**Job:**
Please reproduce, with no changes, the lines of the entries below, from the start of the entries through the line containing "Como parte del programa de bienestar se".

(Collected data)
+ + + + +
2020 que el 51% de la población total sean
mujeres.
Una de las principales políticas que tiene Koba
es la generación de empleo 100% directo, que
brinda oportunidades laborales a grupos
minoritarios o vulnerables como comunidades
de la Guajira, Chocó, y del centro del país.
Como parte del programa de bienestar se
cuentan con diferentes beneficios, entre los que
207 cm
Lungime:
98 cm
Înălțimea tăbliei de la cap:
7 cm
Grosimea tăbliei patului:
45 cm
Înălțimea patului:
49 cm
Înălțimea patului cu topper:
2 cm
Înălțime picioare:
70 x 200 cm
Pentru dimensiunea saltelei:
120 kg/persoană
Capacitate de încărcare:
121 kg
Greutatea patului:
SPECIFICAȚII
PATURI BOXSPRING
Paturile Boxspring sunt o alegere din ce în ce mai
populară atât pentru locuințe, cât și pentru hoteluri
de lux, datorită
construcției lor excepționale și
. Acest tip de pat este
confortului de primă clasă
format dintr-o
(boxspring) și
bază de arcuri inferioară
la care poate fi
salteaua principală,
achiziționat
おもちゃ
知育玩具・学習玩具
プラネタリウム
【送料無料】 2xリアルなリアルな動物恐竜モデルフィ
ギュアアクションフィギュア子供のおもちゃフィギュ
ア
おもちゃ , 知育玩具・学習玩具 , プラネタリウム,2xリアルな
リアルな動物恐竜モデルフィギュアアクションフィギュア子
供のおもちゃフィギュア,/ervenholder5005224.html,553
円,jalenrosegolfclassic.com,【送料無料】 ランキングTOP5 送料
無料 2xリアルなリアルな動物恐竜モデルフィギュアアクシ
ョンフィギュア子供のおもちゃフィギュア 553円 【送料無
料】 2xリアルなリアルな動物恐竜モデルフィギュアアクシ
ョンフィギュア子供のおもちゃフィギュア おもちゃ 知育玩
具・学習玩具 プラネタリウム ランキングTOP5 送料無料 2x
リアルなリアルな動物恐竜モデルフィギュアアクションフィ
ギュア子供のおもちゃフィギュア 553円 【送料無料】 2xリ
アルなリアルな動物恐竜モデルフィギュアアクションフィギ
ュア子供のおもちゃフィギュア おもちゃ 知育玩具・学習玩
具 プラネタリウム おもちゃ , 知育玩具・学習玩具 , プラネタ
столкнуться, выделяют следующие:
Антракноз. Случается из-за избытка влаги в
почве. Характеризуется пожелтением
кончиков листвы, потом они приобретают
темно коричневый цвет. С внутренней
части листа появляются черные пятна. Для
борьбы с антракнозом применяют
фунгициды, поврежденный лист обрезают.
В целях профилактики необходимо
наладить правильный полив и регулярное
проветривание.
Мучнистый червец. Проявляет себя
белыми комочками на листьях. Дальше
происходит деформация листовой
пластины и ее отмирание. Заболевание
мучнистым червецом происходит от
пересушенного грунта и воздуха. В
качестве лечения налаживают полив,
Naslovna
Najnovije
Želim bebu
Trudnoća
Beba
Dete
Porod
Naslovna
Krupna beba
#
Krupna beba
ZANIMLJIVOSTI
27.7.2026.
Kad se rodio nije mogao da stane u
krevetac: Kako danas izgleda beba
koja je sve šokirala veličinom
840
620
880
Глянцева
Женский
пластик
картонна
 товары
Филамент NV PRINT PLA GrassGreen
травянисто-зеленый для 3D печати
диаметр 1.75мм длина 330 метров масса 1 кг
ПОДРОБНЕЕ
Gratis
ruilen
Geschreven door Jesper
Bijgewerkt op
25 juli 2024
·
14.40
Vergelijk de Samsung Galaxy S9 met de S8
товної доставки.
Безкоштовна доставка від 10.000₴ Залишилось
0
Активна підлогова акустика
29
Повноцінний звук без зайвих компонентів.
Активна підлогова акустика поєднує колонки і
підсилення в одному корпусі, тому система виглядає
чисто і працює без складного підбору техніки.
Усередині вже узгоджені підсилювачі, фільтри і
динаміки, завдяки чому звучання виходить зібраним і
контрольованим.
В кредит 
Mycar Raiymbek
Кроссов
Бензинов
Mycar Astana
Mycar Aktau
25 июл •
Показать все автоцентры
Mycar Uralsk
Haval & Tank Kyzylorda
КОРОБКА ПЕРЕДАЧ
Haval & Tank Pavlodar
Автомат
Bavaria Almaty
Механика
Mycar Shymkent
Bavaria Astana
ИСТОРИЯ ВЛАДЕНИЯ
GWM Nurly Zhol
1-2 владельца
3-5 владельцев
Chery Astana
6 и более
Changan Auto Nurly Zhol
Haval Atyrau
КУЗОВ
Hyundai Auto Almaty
+ + + + +
**Final answer:**
2020 que el 51% de la población total sean
mujeres.
Una de las principales políticas que tiene Koba
es la generación de empleo 100% directo, que
brinda oportunidades laborales a grupos
minoritarios o vulnerables como comunidades
de la Guajira, Chocó, y del centro del país.
Como parte del programa de bienestar se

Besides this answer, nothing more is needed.